The essence of the great asbestos scare has been that the genuinely dangerous properties of the amphiboles have been projected onto white asbestos, which in manufactured form, poses no measurable risk to health whatever (like any dust, such as flour, chrysotile is only dangerous when workers are exposed to its raw fibres in very high doses).

The alarm over asbestos began in the early 1960s when a much higher than normal mortality rate was discovered in US shipyard workers who had been exposed to very high concentrations of amphiboles (blue and brown asbestos, because of their acid-resistance, were extensively used for insulation in shipbuilding).  Asbestos-excess-inhalation-related diseases may manifest in a human being after 15 to 20 or even 30 years from the initial exposure. Particularly when it was revealed that manufacturers had long been suppressing evidence of the damage inflicted on workers, this led to a fast-growing avalanche of compensation claims.

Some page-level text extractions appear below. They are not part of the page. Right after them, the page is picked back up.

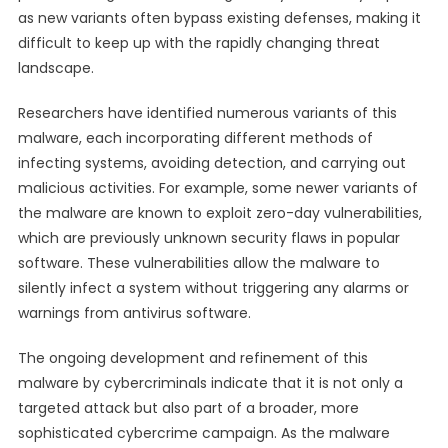
as new variants often bypass existing defenses, making it
difficult to keep up with the rapidly changing threat
landscape.
Researchers have identified numerous variants of this
malware, each incorporating different methods of
infecting systems, avoiding detection, and carrying out
malicious activities. For example, some newer variants of
the malware are known to exploit zero-day vulnerabilities,
which are previously unknown security flaws in popular
software. These vulnerabilities allow the malware to
silently infect a system without triggering any alarms or
warnings from antivirus software.
The ongoing development and refinement of this
malware by cybercriminals indicate that it is not only a
targeted attack but also part of a broader, more
sophisticated cybercrime campaign. As the malware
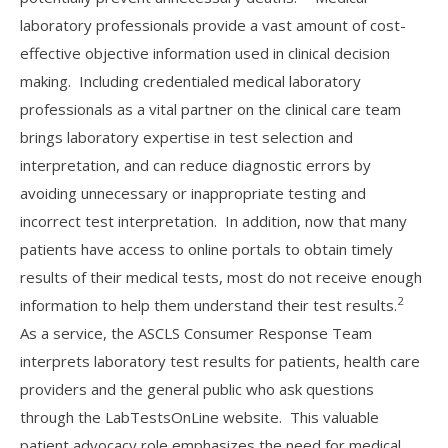
laboratory professionals provide a vast amount of cost-
effective objective information used in clinical decision
making. Including credentialed medical laboratory
professionals as a vital partner on the clinical care team
brings laboratory expertise in test selection and
interpretation, and can reduce diagnostic errors by
avoiding unnecessary or inappropriate testing and
incorrect test interpretation. In addition, now that many
patients have access to online portals to obtain timely
results of their medical tests, most do not receive enough
2
information to help them understand their test results.
As a service, the ASCLS Consumer Response Team
interprets laboratory test results for patients, health care
providers and the general public who ask questions
through the LabTestsOnLine website. This valuable
patient advocacy role emphasizes the need for medical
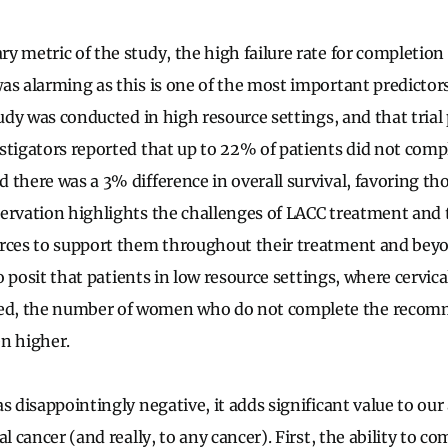
y metric of the study, the high failure rate for completio
as alarming as this is one of the most important predictors 
tudy was conducted in high resource settings, and that trial
stigators reported that up to 22% of patients did not comp
 there was a 3% difference in overall survival, favoring t
ervation highlights the challenges of LACC treatment and 
rces to support them throughout their treatment and beyon
 to posit that patients in low resource settings, where cervic
d, the number of women who do not complete the recom
n higher.
s disappointingly negative, it adds significant value to ou
l cancer (and really, to any cancer). First, the ability to co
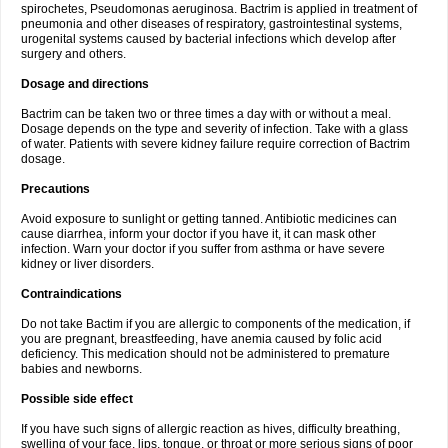
spirochetes, Pseudomonas aeruginosa. Bactrim is applied in treatment of
pneumonia and other diseases of respiratory, gastrointestinal systems,
urogenital systems caused by bacterial infections which develop after
surgery and others.
Dosage and directions
Bactrim can be taken two or three times a day with or without a meal.
Dosage depends on the type and severity of infection. Take with a glass
of water. Patients with severe kidney failure require correction of Bactrim
dosage.
Precautions
Avoid exposure to sunlight or getting tanned. Antibiotic medicines can
cause diarrhea, inform your doctor if you have it, it can mask other
infection. Warn your doctor if you suffer from asthma or have severe
kidney or liver disorders.
Contraindications
Do not take Bactim if you are allergic to components of the medication, if
you are pregnant, breastfeeding, have anemia caused by folic acid
deficiency. This medication should not be administered to premature
babies and newborns.
Possible side effect
If you have such signs of allergic reaction as hives, difficulty breathing,
swelling of your face, lips, tongue, or throat or more serious signs of poor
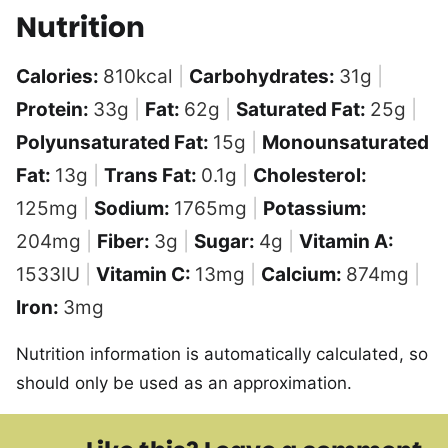
Nutrition
Calories:
810
kcal
|
Carbohydrates:
31
g
|
Protein:
33
g
|
Fat:
62
g
|
Saturated Fat:
25
g
|
Polyunsaturated Fat:
15
g
|
Monounsaturated
Fat:
13
g
|
Trans Fat:
0.1
g
|
Cholesterol:
125
mg
|
Sodium:
1765
mg
|
Potassium:
204
mg
|
Fiber:
3
g
|
Sugar:
4
g
|
Vitamin A:
1533
IU
|
Vitamin C:
13
mg
|
Calcium:
874
mg
|
Iron:
3
mg
Nutrition information is automatically calculated, so
should only be used as an approximation.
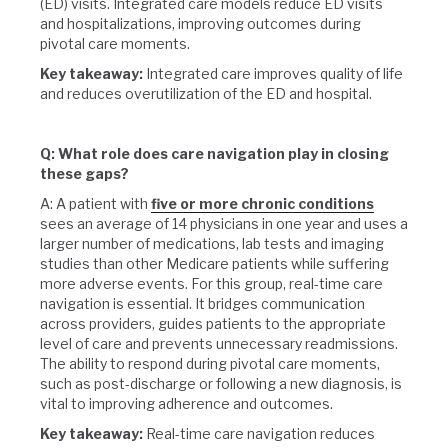
(ED) visits. Integrated care models reduce ED visits
and hospitalizations, improving outcomes during
pivotal care moments.
Key takeaway:
Integrated care improves quality of life
and reduces overutilization of the ED and hospital.
Q: What role does care navigation play in closing
these gaps?
A: A patient with
five or more chronic conditions
sees an average of 14 physicians in one year and uses a
larger number of medications, lab tests and imaging
studies than other Medicare patients while suffering
more adverse events. For this group, real-time care
navigation is essential. It bridges communication
across providers, guides patients to the appropriate
level of care and prevents unnecessary readmissions.
The ability to respond during pivotal care moments,
such as post-discharge or following a new diagnosis, is
vital to improving adherence and outcomes.
Key takeaway:
Real-time care navigation reduces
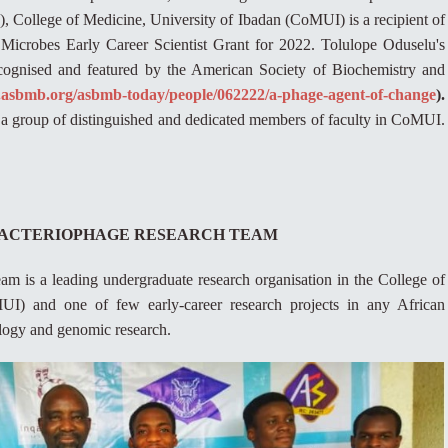
College of Medicine, University of Ibadan (CoMUI) is a recipient of
f Microbes Early Career Scientist Grant for 2022. Tolulope Oduselu's
cognised and featured by the American Society of Biochemistry and
.asbmb.org/asbmb-today/people/062222/a-phage-agent-of-change
).
a group of distinguished and dedicated members of faculty in CoMUI.
 BACTERIOPHAGE RESEARCH TEAM
 is a leading undergraduate research organisation in the College of
UI) and one of few early-career research projects in any African
ology and genomic research.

And it was at this point that the confusion between the different forms of asbestos crept in, a basic error which the lawyers and more alarmist scientists did nothing to discourage.

By the end of the 1980s these soaring compensation claims were becoming a major threat to the global insurance industry (in the early 1990s they brought Lloyds of London to its knees).

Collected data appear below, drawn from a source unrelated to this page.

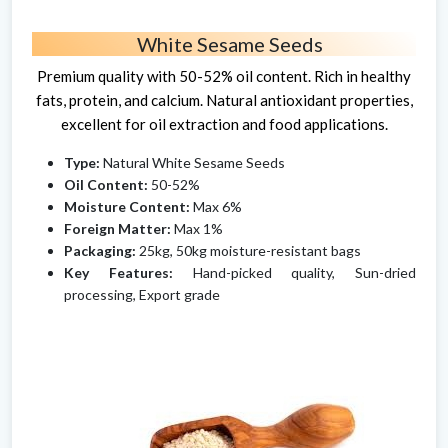
White Sesame Seeds
Premium quality with 50-52% oil content. Rich in healthy
fats, protein, and calcium. Natural antioxidant properties,
excellent for oil extraction and food applications.
Type:
Natural White Sesame Seeds
Oil Content:
50-52%
Moisture Content:
Max 6%
Foreign Matter:
Max 1%
Packaging:
25kg, 50kg moisture-resistant bags
Key Features:
Hand-picked quality, Sun-dried
processing, Export grade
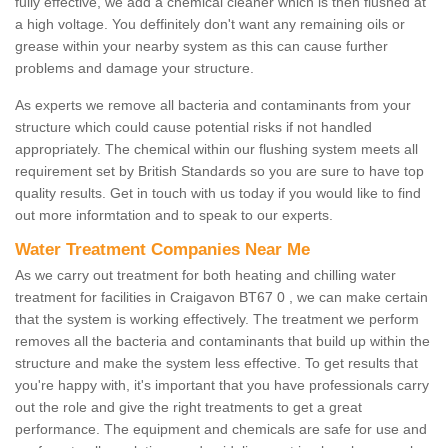
fully effective, we add a chemical cleaner which is then flushed at
a high voltage. You deffinitely don't want any remaining oils or
grease within your nearby system as this can cause further
problems and damage your structure.
As experts we remove all bacteria and contaminants from your
structure which could cause potential risks if not handled
appropriately. The chemical within our flushing system meets all
requirement set by British Standards so you are sure to have top
quality results. Get in touch with us today if you would like to find
out more informtation and to speak to our experts.
Water Treatment Companies Near Me
As we carry out treatment for both heating and chilling water
treatment for facilities in Craigavon BT67 0 , we can make certain
that the system is working effectively. The treatment we perform
removes all the bacteria and contaminants that build up within the
structure and make the system less effective. To get results that
you're happy with, it's important that you have professionals carry
out the role and give the right treatments to get a great
performance. The equipment and chemicals are safe for use and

The panic over asbestos was now so great that in 1989 the Environmental Protection Agency (EPA) tried to ban its use in the USA altogether, making no distinction between amphiboles and chrysotile.

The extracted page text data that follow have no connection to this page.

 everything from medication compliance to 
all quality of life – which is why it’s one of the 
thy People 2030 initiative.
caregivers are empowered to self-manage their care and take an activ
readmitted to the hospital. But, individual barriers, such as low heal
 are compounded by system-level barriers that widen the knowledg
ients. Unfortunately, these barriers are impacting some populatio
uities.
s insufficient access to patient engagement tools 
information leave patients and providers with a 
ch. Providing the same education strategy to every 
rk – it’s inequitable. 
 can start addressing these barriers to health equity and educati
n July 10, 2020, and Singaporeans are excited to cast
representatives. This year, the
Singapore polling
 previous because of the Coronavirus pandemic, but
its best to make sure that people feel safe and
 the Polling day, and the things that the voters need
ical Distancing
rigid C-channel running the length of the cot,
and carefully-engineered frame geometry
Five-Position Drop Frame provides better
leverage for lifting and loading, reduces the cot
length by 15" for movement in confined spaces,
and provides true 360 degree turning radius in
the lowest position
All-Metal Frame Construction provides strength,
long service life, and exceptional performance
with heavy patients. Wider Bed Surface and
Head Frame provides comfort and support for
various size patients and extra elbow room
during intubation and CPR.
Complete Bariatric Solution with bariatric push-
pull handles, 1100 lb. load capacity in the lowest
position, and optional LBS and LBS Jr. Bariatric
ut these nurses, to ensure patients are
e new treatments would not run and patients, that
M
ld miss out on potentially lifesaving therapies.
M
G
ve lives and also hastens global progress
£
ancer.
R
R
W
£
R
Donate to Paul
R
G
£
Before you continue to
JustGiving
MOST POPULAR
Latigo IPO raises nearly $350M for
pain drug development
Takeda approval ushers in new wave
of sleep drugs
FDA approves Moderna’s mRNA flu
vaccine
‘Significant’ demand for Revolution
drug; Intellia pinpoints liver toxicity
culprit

In 1991 the federal courts reversed the proposed ban on white asbestos, stating that, on the EPA's own data, it was likely to cause many fewer deaths than 'the ingestion of toothpicks'.

By now, however, the panic had given rise to two separate commercial scams, both immensely lucrative. The first was being run by the compensation lawyers, who by now had brought hundreds of thousands of claims, the vast majority of which, as eventually emerged, were bogus (a celebrated expose in Fortune magazine dubbed it 'The $200 Billion Miscarriage Of Justice').

The other scam was worked by the new profession of licensed contractors who, under new laws on both sides of the Atlantic, were now alone legally permitted to work with asbestos. This enabled them to exploit the general fear and confusion by charging absurdly inflated sums for removing supposedly 'deadly' asbestos from buildings, more than 90 per cent of which was in fact harmless.

The colossal sums of money now at stake had called into being a powerful political lobby, supported by the law firms and contractors, along with the multi-national manufacturers of asbestos substitutes, who had a vested interest in perpetuating the confusion between the different types of asbestos; and in 1999 they won a signal victory in persuading the EU to introduce a total ban, making no distinction between amphiboles (long since been withdrawn from the market) and chrysotile.

On the back of this muddying of the scientific and legal waters, the various commercial interests have continued to enjoy an extraordinary bonanza, ripping off the public on both sides of the Atlantic on a colossal scale.

When in 2002 Britain's Health and Safety Executive introduced new regulations to comply with EU law (flatly contradicting studies carried out by the HSE itself), its original estimate for the cost of implementation was £8 billion, making it one of the two most expensive laws ever put on the UK statute book.

Subsequent evidence of the alarming scale on which HSE-licensed contractors have continued to exploit their privileged position, by grotesquely overcharging for work often not necessary at all, suggests that even this was a serious underestimate.
Only in the past few years have a series of new studies by some of the world's leading independent scientific experts on asbestos (such as Dr David Bernstein, Professor Fred Pooley and Dr John Hoskins) finally confirmed in exhaustive detail just how insignificant is the danger which chrysotile poses to human health.

But by now, thanks to that basic linguistic confusion, the damage has been done - making 'asbestos' arguably the single most expensive word in history.